The liqui liqui (IPA: [liki liki] in Spanish) is the national costume for men in Venezuela. It is also worn in Colombia. It has its origin in the Llanos, a geographical region of South America located in Venezuela and Colombia.
Traditionally white, beige, cream or ecru, although it is available in other colors. Recently, liqui liquis have been worn by famous personalities in Venezuela for their weddings, in a renaissance of traditional dress – for example, Venezuelan folk musician Simón Díaz was known to almost always wear one. The liqui liqui is traditionally made of linen or cotton cloth, although gabardine and wool can be used. The outfit is made up of a pair of full-length trousers and a jacket. The jacket has long sleeves and a rounded Nehru-style collar, which is fastened and decorated by a “junta” (chain link similar to a cufflink), which joins the two ends of the collar. The jacket is fastened by five or six buttons, and may or may not have pockets (if so, no more than four).
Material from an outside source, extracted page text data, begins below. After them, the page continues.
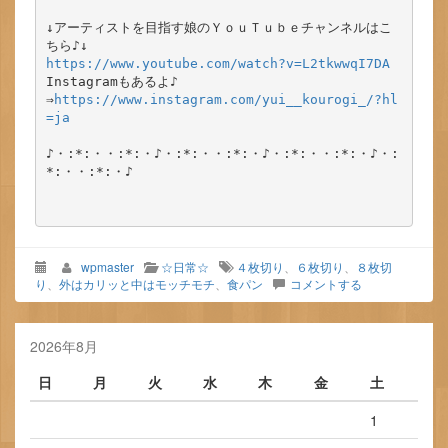
↓アーティストを目指す娘のＹｏｕＴｕｂｅチャンネルはこ
https://www.youtube.com/watch?v=L2tkwwqI7DA
Instagramもあるよ♪

⇒
https://www.instagram.com/yui__kourogi_/?hl
=ja
♪・:*:・・:*:・♪・:*:・・:*:・♪・:*:・・:*:・♪・:
*:・・:*:・♪

wpmaster
☆日常☆
４枚切り
、
６枚切り
、
８枚切
り
、
外はカリッと中はモッチモチ
、
食パン
コメントする
2026年8月
日
月
火
水
木
金
土
1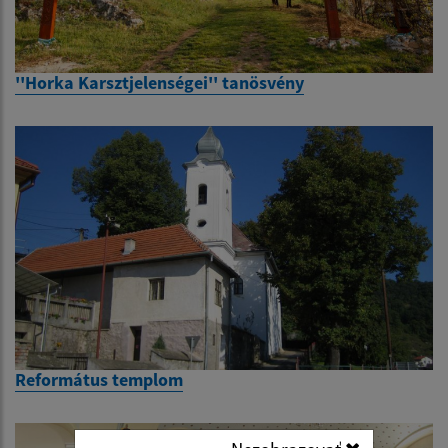
''Horka Karsztjelenségei'' tanösvény
Református templom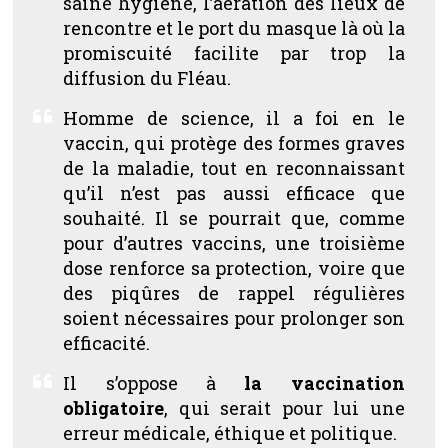
saine hygiène, l’aération des lieux de
rencontre et le port du masque là où la
promiscuité facilite par trop la
diffusion du Fléau.
Homme de science, il a foi en le
vaccin, qui protège des formes graves
de la maladie, tout en reconnaissant
qu’il n’est pas aussi efficace que
souhaité. Il se pourrait que, comme
pour d’autres vaccins, une troisième
dose renforce sa protection, voire que
des piqûres de rappel régulières
soient nécessaires pour prolonger son
efficacité.
Il s’oppose à
la vaccination
obligatoire
, qui serait pour lui une
erreur médicale, éthique et politique.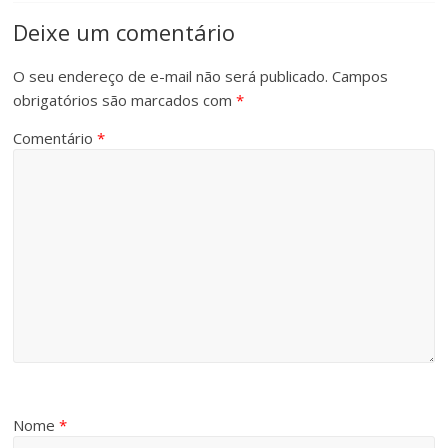
Deixe um comentário
O seu endereço de e-mail não será publicado.
Campos
obrigatórios são marcados com
*
Comentário
*
Nome
*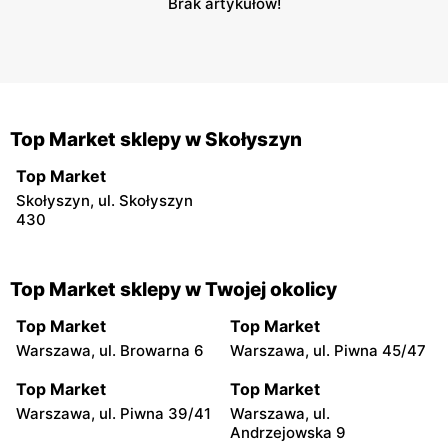
Brak artykułów!
Top Market sklepy w Skołyszyn
Top Market
Skołyszyn, ul. Skołyszyn
430
Top Market sklepy w Twojej okolicy
Top Market
Top Market
Warszawa, ul. Browarna 6
Warszawa, ul. Piwna 45/47
Top Market
Top Market
Warszawa, ul. Piwna 39/41
Warszawa, ul.
Andrzejowska 9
Overall, the outfit is very simple with clean, elegant lines. Traditionally, the Liqui liqui is worn with “alpargata” – an open-toed sandal – and a “llanero” hat.
Because of the style of the collar, it is said that the liqui liqui was brought to Venezuela from the Philippines, although this is uncertain. The more accepted version is that the liqui liqui is derived from the uniform of colonial-era soldiers, whose jacket or ‘liquette’ had a similar shape – hence the name and the collar.